K.S. J’espère qu’on ne va pas le perdre, mais plutôt le stimuler, lui offrir une épaisseur qui quelques fois fait défaut à des univers puissants. Il ne faut pas prendre ça comme quelque chose de pénible, mais bien de ludique et un peu de réflexion. On a déjà beaucoup d’histoires un peu lisses et prémâchées dans les bacs, non ? Le papier est devenu cher, autant que le lecteur rentabilise quand même s’il paye et qu’il ait un peu de profondeur et de matière ! Le top, ce serait justement qu’on me dise par moments : mais mec, ça marche pas ! Normalement, tout est carré, mais tout est parfois devenu tellement complexe, surtout que Jef changeait des bouts au fur et à mesure, qu’il est possible qu’on ait quelques trous. Surtout que moi, perso, j’ai fini l’histoire. Mais Jef est en train de la reprendre à sa sauce et qu’il est encore dedans. J’espère qu’il va pas tout faire foirer (rires) !
Est-ce que le monde dessiné par Jef est proche de ce que vous imaginiez en écrivant le scénario? Est-ce qu’il vous a surpris ? Qu’est-ce qu’il a apporté à la série?
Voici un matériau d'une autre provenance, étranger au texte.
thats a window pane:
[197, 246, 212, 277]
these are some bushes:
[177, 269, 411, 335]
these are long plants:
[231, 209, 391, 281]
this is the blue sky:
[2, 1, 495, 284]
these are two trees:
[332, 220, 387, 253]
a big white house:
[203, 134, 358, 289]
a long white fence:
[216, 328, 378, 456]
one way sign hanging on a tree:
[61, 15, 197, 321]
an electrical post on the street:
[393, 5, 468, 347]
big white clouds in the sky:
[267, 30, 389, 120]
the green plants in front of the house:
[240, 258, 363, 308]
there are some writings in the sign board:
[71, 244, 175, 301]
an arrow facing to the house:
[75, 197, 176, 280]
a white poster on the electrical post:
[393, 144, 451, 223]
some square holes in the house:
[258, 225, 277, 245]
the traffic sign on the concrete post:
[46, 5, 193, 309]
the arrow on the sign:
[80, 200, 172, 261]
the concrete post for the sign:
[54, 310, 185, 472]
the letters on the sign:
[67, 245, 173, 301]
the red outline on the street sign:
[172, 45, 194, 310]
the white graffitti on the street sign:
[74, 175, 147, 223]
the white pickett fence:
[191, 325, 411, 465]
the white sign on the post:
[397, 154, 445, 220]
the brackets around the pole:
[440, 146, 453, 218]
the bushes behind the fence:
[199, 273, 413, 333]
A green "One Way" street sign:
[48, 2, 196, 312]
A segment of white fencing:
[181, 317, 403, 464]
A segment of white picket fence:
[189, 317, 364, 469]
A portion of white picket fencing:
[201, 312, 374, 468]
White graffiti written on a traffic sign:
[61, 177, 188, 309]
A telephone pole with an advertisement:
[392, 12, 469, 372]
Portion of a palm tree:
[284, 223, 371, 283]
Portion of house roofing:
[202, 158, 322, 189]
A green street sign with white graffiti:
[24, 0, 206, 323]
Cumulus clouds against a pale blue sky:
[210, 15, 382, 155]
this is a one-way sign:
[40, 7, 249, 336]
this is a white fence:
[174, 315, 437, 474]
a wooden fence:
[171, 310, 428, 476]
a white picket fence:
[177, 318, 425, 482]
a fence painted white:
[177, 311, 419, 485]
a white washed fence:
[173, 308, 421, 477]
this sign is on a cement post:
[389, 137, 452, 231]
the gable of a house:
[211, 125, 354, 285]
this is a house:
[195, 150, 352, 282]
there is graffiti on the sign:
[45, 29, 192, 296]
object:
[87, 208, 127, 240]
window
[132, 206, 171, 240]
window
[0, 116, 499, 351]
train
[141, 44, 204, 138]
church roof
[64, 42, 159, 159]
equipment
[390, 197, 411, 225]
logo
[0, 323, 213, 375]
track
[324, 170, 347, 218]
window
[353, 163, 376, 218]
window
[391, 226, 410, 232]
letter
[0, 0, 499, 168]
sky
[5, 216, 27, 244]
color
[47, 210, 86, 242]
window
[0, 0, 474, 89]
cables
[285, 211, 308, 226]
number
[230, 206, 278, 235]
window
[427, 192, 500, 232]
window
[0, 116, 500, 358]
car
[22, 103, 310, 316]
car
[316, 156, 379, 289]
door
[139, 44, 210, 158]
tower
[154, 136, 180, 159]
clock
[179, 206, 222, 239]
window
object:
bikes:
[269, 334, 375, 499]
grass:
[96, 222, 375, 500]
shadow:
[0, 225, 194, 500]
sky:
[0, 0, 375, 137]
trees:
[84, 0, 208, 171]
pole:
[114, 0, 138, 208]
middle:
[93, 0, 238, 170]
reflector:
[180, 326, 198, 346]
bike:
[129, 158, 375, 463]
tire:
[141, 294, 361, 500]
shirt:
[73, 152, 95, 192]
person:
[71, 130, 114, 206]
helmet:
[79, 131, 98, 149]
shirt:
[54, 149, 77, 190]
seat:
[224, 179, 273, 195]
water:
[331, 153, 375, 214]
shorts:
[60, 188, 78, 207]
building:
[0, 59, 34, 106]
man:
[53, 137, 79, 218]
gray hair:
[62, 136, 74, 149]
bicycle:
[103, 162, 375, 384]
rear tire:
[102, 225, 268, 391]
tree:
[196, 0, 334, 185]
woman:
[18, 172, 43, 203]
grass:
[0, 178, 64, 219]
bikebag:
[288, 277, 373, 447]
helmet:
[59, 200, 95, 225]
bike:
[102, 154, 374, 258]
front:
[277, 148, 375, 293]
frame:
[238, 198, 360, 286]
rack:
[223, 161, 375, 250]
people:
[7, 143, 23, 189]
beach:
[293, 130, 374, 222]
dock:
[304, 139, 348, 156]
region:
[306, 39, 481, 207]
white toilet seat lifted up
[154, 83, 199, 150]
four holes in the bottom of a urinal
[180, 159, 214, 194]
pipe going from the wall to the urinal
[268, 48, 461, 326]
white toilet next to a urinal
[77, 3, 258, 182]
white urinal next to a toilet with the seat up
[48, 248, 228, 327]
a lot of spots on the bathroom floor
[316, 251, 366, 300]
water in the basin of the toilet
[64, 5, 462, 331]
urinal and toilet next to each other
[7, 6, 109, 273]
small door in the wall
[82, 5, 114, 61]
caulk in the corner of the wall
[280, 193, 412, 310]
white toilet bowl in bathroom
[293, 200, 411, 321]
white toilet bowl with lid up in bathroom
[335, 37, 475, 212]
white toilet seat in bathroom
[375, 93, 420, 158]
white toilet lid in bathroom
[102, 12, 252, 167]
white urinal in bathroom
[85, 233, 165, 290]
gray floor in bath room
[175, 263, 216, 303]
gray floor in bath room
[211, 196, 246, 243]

K.S. Les collaborations avec Jef sont spéciales car il ne prend pas un scénario entier, une histoire, qu’il travaille ensuite à sa sauce. On travaille ensemble les univers. Là, il a fait un travail de fou car il a simplifié certains éléments qui devenaient trop confus. Je ne sais pas si j’ai été surpris du résultat car je n’avais plus vraiment d’éléments graphiques en tête au moment du rendu ou plusieurs directions possibles, ou trop en fait. Donc il a opté pour une des directions. Il apporte ensuite sa touche, son graphisme. Certains personnages par exemple sont exactement comme je le souhaitais, d’autres ont pris leur liberté. Là où le projet prend son envol, c’est qu’il a travaillé à l’ancrage manuel ensuite colorisé. D’où un rendu particulier et d’une jolie force. C’est un artisan Jef, un artiste qui continue à utiliser des techniques souvent abandonnées. Ça ouvre le dessin, ça l’amplifie et le singularise. Quelque part, les personnages en sortent renforcés.
Propos recueillis par Emmanuel Lafrogne
(sur Twitter)
« La mécanique » par Kevan Stevens et Jef. Soleil. 17,50 euros.